**DIRECTIONS:** Could you transcribe each record below exactly as written, setting the pictures aside?

Photos with calibration data
+--

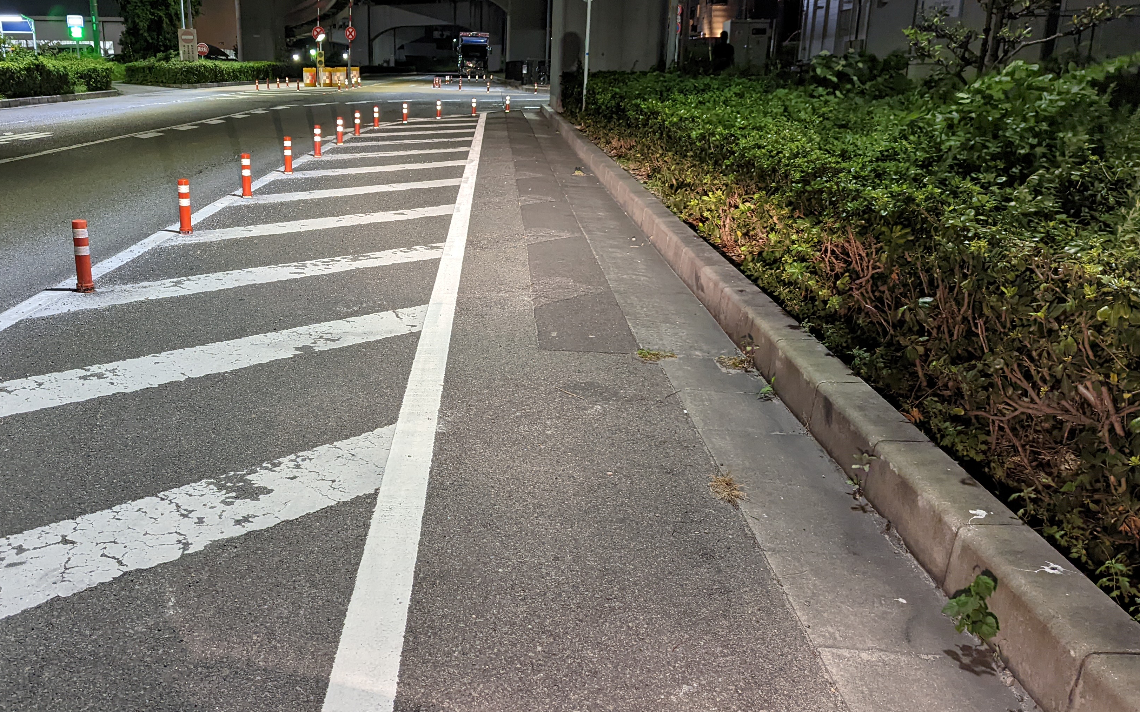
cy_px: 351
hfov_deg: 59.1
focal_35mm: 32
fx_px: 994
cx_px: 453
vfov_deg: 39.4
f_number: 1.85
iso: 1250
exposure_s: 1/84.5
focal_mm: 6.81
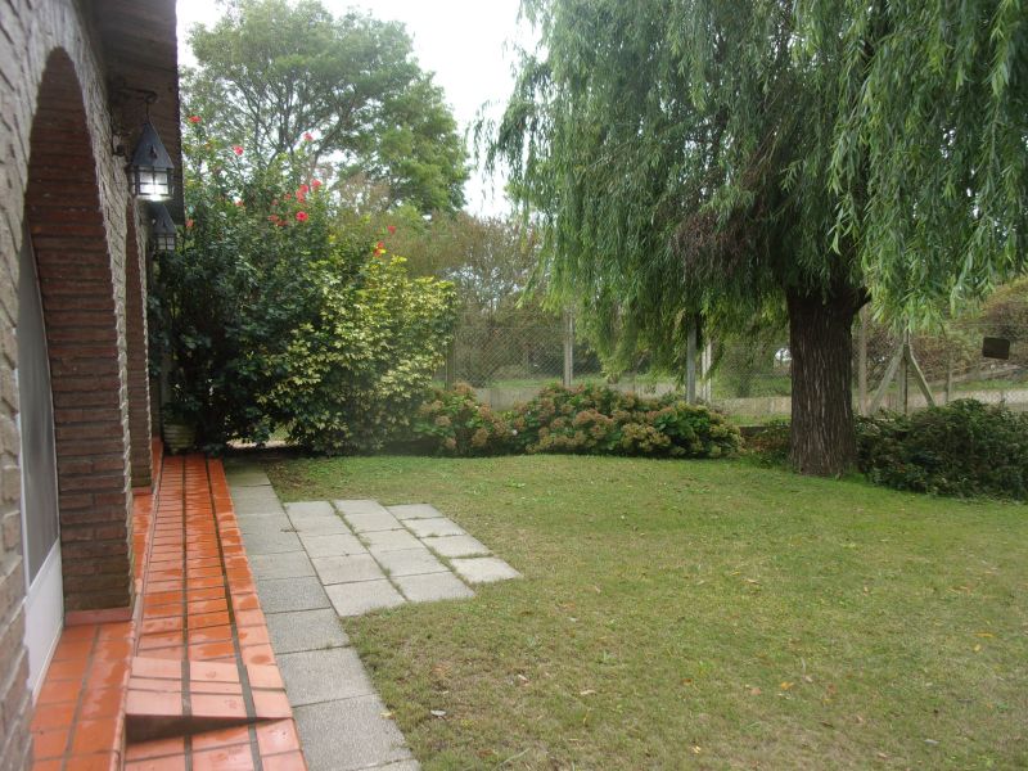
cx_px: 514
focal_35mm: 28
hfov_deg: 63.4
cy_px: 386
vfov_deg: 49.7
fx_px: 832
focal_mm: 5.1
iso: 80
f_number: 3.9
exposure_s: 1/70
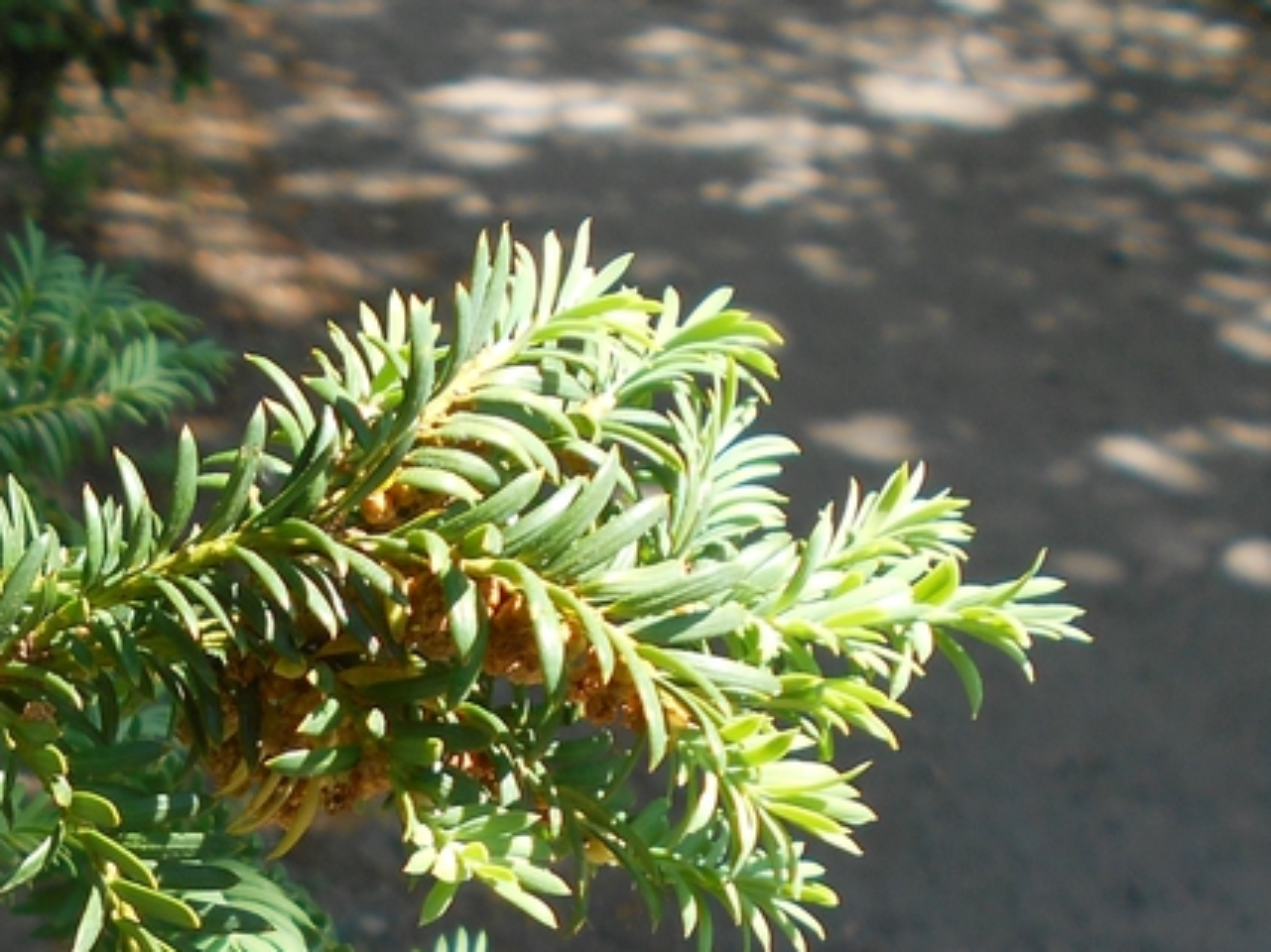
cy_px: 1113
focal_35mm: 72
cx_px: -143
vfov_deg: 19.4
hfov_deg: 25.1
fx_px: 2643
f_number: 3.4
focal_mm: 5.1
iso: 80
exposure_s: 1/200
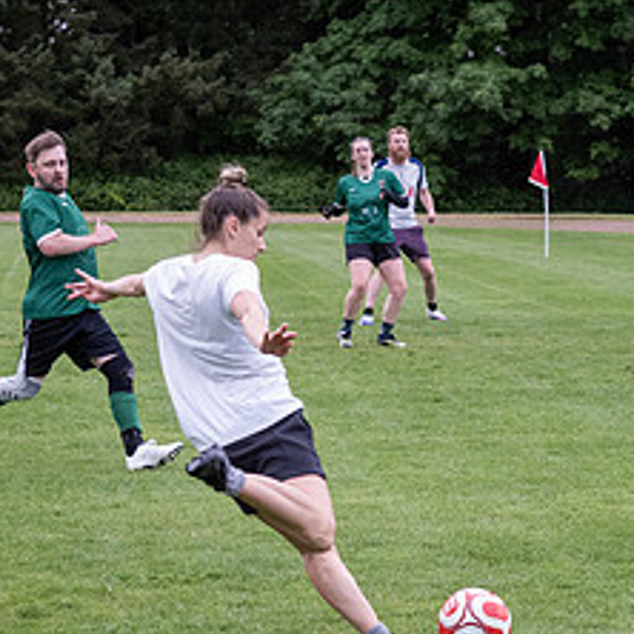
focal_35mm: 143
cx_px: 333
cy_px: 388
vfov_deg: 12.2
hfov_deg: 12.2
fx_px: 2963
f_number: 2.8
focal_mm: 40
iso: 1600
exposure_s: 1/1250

+--

**RESPONSE BELOW:**
cy_px: 351
hfov_deg: 59.1
focal_35mm: 32
fx_px: 994
cx_px: 453
vfov_deg: 39.4
f_number: 1.85
iso: 1250
exposure_s: 1/84.5
focal_mm: 6.81
cx_px: 514
focal_35mm: 28
hfov_deg: 63.4
cy_px: 386
vfov_deg: 49.7
fx_px: 832
focal_mm: 5.1
iso: 80
f_number: 3.9
exposure_s: 1/70
cy_px: 1113
focal_35mm: 72
cx_px: -143
vfov_deg: 19.4
hfov_deg: 25.1
fx_px: 2643
f_number: 3.4
focal_mm: 5.1
iso: 80
exposure_s: 1/200
focal_35mm: 143
cx_px: 333
cy_px: 388
vfov_deg: 12.2
hfov_deg: 12.2
fx_px: 2963
f_number: 2.8
focal_mm: 40
iso: 1600
exposure_s: 1/1250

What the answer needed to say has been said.